-- Opening Marker --
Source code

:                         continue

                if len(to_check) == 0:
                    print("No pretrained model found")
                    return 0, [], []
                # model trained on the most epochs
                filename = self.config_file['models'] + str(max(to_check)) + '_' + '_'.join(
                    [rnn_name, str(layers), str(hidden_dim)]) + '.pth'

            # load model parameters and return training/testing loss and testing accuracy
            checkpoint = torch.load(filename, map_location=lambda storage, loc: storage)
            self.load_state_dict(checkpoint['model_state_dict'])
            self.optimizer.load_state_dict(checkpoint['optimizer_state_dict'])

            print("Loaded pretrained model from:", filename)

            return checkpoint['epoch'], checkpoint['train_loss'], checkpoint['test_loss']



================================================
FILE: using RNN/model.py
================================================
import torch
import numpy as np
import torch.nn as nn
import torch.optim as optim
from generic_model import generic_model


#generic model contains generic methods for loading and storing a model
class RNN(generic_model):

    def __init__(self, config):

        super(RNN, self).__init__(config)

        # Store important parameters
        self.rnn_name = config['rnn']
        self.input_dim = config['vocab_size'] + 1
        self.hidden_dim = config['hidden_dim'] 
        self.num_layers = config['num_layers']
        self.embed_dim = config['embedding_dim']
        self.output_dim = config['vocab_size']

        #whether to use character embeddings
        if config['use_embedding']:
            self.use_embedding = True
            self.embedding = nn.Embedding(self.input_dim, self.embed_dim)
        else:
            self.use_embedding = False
-- Closing Marker --
-- Opening Marker --
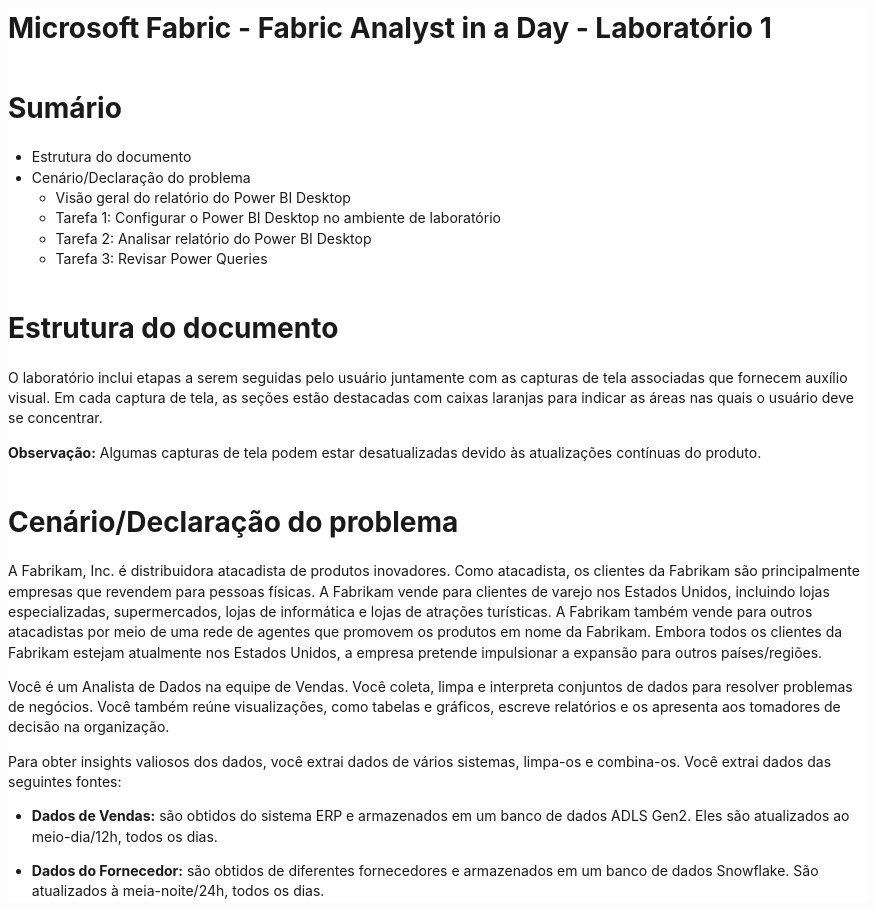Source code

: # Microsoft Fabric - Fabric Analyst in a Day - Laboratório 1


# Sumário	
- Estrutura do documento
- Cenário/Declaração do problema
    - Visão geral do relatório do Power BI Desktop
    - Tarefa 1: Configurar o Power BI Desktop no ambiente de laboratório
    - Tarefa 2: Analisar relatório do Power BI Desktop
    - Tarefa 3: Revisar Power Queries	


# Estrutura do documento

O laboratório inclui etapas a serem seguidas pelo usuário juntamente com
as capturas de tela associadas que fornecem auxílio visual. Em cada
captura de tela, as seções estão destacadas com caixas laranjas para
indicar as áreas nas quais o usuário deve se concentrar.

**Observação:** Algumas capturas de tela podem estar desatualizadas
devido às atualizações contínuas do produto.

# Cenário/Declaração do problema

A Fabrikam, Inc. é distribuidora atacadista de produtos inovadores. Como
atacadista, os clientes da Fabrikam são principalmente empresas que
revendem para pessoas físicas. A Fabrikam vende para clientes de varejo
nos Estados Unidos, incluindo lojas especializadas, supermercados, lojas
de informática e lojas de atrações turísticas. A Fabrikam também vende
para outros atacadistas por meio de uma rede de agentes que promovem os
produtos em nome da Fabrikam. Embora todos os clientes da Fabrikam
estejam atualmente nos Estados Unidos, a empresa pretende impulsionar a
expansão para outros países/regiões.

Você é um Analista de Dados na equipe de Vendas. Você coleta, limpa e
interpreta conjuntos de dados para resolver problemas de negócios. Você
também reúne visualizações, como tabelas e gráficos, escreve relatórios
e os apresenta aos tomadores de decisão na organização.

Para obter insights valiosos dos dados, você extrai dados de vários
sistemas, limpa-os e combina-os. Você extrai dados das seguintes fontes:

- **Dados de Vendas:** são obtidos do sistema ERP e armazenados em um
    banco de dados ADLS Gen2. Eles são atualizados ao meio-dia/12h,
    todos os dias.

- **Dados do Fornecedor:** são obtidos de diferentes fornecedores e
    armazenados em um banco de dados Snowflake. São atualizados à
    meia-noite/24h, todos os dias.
-- Closing Marker --
▶ **TO-DO ITEM**
In the material above, find the line containing "- Cenário/Declaração do problema" and the line containing "de informática e", then write out exactly those two lines and every line between them, and nothing more.

▶ **EXERCISE OUTPUT**
- Cenário/Declaração do problema
    - Visão geral do relatório do Power BI Desktop
    - Tarefa 1: Configurar o Power BI Desktop no ambiente de laboratório
    - Tarefa 2: Analisar relatório do Power BI Desktop
    - Tarefa 3: Revisar Power Queries	


# Estrutura do documento

O laboratório inclui etapas a serem seguidas pelo usuário juntamente com
as capturas de tela associadas que fornecem auxílio visual. Em cada
captura de tela, as seções estão destacadas com caixas laranjas para
indicar as áreas nas quais o usuário deve se concentrar.

**Observação:** Algumas capturas de tela podem estar desatualizadas
devido às atualizações contínuas do produto.

# Cenário/Declaração do problema

A Fabrikam, Inc. é distribuidora atacadista de produtos inovadores. Como
atacadista, os clientes da Fabrikam são principalmente empresas que
revendem para pessoas físicas. A Fabrikam vende para clientes de varejo
nos Estados Unidos, incluindo lojas especializadas, supermercados, lojas
de informática e lojas de atrações turísticas. A Fabrikam também vende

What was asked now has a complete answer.